Fingal to remember Battle of Ashbourne as part of Rising events

Battalion had decisive impact in one of few 1916 battles outside Dublin

Fingal County Council has unveiled a comprehensive centenary programme centred around the Battle of Ashbourne which occured during Easter Week 1916.

Ashbourne was one of the few places outside Dublin where engagements took place. Eight RIC men and two IRA members were killed when the RIC men resisted attempts by the Irish Volunteers to seize the barracks in Ashbourne on April 28th, 1916.

The raid on the barracks at Ashbourne was carried out by men from the 5th battalion (Fingal Brigade) of the Irish Volunteers led by Thomas Ashe, who was a teacher in Rush when the Rising broke out.

Activities surrounding the Battle of Ashbourne will take place next weekend.

The military historian Paul O’Brien will give a lecture on the Battle of Ashbourne at Ardgillan Castle, Balbriggan on Saturday, March 5th at 11am.

On March 6t, a Fingal Memorabilia Day will take place at the Bracken Court Hotel in Balbriggan. The public are invited to bring memorabilia along.

Fingal County Council chief executive Paul Reid said 1916-related events have already been "hugely well attended" with more than 100 people in attendance at an oral history event last week. There have also been two similar oral history events.

Mr Reid said the themes of the commemoration would be respectful, remembering all those who died including the RIC men in the Battle of Ashbourne.

“There is a strong sense of pride and connection with the 5th battalion led by Thomas Ashe,” he said.

“From our perspective it is a really big initiative . We are putting a lot of time and money into it. There is a huge connection with Fingal. It has really struck a chord with people. They want to tell the story in a different way.”

A reenactment of the battle and a wreathlaying ceremony takes place on Easter Monday, March 28th, 2016. The other big ceremony for Fingal will be on Sunday, April 24th, the chronological start of the Rising. There will be a a parade, bands, re-enactments and the launch of a public arts project in Swords Castle.

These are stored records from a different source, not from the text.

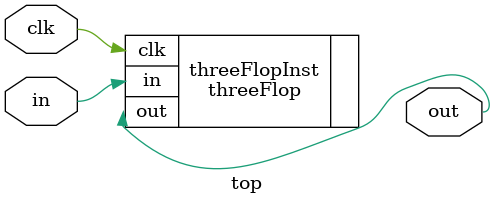
<source format=v>
`timescale 1 ps / 1 ps

module top
   (in,
    out, 
    clk
    );

   input in;
   output out;    
   input clk;

threeFlop threeFlopInst ( .in(in), .out(out), .clk(clk) );

endmodule

</source>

Fingal 1916 co-ordinator Eithne Mallin, who is a relative of executed Easter Rising leader Michael Mallin, said the council wished to have a distinctively different commemoration to Dublin City Council.

They have chosen the bicycle as a symbol of remembrance as it was the way that most people got around 1916. Consequentally, a mobile exhibition featuring bicycles as art groups will be unveiled in April.

“We have been blown away by the response. The stories we have heard have been extremely meaningful to those involved. We are trying to get the community to maximise their efforts and to become involved,” she said.

“We’re here to support the stories of the public. We want them to bring their heritage to the table.”